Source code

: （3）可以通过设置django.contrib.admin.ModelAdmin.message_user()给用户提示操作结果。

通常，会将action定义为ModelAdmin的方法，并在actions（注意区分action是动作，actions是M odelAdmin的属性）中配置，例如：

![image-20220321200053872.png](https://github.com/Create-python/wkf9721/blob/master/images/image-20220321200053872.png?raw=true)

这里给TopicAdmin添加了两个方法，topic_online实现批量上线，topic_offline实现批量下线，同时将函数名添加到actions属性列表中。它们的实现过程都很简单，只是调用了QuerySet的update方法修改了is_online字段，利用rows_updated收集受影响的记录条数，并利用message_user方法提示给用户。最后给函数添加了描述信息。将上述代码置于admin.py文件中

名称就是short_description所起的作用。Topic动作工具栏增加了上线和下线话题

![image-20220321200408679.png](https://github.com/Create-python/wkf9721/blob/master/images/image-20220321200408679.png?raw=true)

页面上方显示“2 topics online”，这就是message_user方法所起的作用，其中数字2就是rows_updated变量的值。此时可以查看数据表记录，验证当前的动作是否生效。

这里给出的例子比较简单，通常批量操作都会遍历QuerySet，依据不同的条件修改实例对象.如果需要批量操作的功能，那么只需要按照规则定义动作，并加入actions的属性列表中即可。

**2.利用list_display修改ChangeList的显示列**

:: Directions ::
Only lines with the word "python" go in the answer. Take them all from the entries above.

:: Result below ::
![image-20220321200053872.png](https://github.com/Create-python/wkf9721/blob/master/images/image-20220321200053872.png?raw=true)
![image-20220321200408679.png](https://github.com/Create-python/wkf9721/blob/master/images/image-20220321200408679.png?raw=true)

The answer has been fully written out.